Пуля по-прежнему причиняла боль, я не мог повернуть головы.
С большим трудом я вытащил ноги из ледяной воды и попытался нащупать рану на шее, но ничего не нашел и сообразил, что ее там вообще не было, после чего боль сразу же начала затихать. “Убейте его выстрелом в затылок”, – распорядился Октобер, и я решил, что именно так и произошло.
Я пролежал еще минут десять, усиленно размышляя, и в конце концов сделал вывод, что в дальнейшем мне следует жить как можно более незаметно. Я осмотрелся и обнаружил, что меня доставили сюда в моем “фольксвагене”, который стоял на обочине дороги. Я отполз по берегу озера подальше от машины и встал в тени моста.
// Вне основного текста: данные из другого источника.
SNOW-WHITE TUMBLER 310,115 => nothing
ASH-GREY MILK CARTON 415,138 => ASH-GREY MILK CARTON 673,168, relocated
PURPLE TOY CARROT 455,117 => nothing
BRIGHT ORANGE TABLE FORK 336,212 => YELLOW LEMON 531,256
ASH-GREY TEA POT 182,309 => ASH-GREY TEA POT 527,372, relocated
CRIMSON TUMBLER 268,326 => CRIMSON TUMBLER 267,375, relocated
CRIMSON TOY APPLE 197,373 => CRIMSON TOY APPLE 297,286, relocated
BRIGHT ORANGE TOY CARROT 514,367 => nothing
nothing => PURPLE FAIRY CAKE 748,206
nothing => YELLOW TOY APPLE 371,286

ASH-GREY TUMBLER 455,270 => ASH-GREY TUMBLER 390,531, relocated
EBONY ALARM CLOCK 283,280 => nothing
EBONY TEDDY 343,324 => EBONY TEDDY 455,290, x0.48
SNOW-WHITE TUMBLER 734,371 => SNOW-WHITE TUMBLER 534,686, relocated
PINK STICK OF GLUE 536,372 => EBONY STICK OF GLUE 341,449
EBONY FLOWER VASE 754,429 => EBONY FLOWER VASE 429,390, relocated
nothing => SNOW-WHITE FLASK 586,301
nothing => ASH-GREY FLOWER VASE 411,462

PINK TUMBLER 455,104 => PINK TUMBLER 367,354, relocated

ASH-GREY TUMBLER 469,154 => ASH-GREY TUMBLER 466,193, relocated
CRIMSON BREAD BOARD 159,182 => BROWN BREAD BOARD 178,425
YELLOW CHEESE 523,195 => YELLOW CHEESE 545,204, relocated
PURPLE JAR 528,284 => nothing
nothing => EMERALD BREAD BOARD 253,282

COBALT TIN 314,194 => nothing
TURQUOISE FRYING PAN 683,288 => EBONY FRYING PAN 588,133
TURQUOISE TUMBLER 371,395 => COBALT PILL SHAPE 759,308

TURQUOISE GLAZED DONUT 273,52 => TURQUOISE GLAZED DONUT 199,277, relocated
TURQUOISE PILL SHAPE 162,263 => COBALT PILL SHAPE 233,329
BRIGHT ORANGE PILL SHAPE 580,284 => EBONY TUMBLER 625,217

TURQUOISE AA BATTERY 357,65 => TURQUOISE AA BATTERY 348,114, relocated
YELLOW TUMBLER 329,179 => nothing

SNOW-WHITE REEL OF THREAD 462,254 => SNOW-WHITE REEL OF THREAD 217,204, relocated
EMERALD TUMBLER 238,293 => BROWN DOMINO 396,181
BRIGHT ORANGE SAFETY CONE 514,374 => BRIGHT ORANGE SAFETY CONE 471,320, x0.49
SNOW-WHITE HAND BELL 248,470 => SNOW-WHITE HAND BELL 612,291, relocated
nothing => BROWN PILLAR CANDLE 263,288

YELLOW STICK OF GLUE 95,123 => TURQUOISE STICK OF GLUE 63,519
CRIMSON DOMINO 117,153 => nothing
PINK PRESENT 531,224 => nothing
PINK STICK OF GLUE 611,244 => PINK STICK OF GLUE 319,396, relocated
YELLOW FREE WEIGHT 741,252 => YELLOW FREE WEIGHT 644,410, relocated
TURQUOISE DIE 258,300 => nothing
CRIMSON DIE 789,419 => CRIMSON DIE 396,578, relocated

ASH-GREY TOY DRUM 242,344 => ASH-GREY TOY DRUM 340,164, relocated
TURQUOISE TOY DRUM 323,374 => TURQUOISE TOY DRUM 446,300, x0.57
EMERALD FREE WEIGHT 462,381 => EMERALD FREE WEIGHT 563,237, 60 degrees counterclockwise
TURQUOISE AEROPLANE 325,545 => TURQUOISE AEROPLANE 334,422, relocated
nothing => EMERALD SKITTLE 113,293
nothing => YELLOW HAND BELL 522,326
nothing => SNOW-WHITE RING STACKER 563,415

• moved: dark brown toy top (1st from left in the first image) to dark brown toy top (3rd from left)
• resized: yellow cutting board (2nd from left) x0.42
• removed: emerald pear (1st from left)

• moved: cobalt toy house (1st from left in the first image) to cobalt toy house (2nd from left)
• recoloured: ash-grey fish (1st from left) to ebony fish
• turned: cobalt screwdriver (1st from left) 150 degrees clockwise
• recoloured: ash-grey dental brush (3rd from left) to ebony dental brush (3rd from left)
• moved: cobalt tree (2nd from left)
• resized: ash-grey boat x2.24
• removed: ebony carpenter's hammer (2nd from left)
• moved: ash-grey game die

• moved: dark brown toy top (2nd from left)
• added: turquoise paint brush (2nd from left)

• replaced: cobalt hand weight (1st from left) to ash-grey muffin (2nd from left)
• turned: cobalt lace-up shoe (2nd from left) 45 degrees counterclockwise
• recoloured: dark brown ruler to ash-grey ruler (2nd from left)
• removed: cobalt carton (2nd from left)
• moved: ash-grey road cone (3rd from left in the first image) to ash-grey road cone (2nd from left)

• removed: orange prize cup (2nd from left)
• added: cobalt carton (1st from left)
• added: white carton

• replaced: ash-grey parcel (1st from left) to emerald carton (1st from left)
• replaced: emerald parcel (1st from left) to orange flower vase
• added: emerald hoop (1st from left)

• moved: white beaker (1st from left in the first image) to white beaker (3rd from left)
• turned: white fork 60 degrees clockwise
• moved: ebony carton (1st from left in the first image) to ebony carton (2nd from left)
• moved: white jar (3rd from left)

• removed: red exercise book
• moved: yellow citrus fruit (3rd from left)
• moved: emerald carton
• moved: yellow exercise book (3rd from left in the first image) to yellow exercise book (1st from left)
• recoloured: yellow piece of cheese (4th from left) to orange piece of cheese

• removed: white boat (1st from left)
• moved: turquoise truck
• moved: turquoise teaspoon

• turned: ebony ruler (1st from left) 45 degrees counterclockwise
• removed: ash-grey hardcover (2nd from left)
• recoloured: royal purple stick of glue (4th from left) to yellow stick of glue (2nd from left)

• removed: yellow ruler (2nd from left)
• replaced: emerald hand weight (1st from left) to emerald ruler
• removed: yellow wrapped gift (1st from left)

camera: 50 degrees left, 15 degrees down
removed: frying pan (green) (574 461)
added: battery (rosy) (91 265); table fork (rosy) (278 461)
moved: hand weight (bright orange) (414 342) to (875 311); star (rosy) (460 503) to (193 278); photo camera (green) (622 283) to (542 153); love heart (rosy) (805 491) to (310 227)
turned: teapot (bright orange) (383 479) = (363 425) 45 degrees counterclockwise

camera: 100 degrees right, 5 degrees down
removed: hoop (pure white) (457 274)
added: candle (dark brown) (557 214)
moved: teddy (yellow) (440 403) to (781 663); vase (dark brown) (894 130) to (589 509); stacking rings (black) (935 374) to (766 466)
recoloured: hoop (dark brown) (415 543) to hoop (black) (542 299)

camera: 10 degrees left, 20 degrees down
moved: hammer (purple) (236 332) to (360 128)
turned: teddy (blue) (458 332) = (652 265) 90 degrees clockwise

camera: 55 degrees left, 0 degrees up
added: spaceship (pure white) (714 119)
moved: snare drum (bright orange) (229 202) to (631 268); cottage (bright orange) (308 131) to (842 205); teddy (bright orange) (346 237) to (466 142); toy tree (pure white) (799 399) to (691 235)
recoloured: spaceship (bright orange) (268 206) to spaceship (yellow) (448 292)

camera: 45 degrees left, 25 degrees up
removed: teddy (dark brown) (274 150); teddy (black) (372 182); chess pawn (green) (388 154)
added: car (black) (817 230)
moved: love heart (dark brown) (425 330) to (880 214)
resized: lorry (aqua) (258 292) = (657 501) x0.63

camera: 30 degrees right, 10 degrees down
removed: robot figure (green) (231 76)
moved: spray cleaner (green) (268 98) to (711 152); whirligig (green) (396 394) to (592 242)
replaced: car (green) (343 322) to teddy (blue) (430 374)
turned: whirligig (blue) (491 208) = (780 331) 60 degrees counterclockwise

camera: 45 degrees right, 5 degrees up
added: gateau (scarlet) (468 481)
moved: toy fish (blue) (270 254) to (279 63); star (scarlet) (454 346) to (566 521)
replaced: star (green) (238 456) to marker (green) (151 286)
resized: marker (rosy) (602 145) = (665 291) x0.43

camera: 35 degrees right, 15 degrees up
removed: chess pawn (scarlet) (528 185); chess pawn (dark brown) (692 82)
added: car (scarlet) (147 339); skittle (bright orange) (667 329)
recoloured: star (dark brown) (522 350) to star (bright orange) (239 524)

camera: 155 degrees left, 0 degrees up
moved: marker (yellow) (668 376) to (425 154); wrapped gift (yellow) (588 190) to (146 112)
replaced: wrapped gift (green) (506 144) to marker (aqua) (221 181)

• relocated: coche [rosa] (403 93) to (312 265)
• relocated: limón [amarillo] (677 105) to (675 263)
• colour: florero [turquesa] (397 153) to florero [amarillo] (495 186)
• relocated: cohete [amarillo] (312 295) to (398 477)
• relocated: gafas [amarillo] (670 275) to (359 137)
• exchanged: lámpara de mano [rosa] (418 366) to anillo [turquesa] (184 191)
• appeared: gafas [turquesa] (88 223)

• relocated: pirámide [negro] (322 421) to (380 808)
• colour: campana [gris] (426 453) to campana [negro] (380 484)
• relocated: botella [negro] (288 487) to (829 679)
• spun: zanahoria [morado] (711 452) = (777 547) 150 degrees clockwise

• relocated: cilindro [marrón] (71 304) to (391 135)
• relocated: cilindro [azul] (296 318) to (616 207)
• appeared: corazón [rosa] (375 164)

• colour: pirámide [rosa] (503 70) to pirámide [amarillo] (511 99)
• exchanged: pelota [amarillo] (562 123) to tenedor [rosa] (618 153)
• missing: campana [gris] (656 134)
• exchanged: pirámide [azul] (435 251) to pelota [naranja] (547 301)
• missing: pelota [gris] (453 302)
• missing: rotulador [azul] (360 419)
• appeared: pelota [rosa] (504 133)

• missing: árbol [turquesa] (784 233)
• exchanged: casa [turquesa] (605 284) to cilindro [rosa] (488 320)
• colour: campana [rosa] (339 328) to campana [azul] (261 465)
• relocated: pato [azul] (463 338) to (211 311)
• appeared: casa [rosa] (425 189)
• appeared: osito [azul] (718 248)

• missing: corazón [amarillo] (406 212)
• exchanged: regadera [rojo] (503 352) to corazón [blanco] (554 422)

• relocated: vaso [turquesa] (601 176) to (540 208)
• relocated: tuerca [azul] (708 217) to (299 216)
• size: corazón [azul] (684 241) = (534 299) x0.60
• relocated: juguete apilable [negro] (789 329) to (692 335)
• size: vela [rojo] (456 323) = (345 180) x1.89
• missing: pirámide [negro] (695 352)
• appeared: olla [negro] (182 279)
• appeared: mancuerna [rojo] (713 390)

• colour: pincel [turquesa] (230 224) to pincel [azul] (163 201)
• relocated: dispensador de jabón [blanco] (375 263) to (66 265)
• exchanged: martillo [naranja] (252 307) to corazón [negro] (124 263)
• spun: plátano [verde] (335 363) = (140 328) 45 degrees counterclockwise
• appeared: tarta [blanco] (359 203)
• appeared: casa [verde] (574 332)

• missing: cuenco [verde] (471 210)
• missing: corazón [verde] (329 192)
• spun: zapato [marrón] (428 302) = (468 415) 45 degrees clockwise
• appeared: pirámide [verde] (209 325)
Проверять показания счетчика сейчас было бесполезно, я плохо соображал и не взглянул на него, когда ко мне подсел человек и заявил, что дальше машину поведет он. Но даже если бы я и запомнил цифры на счетчике, сейчас все равно это ничего бы мне не дало: водитель мог сделать любой крюк как на пути в дом, где меня допрашивали, так и при выезде к мосту. Правда, по счетчику можно было бы определить, что дом находится в пределах круга с определенным радиусом, но это могло быть полезным в лесу, а не в Берлине.
Пытаясь согреться, я начал быстро топтаться на месте, но тут же обнаружил, что хромаю, хотя никакой боли в ноге не чувствовал. Оказалось, что на ней нет башмака. Продолжая трястись, как марионетка, которую дергают за нитки, с посиневшими от холода руками, я проковылял под мостом и вдоль берега пробрался на другую сторону…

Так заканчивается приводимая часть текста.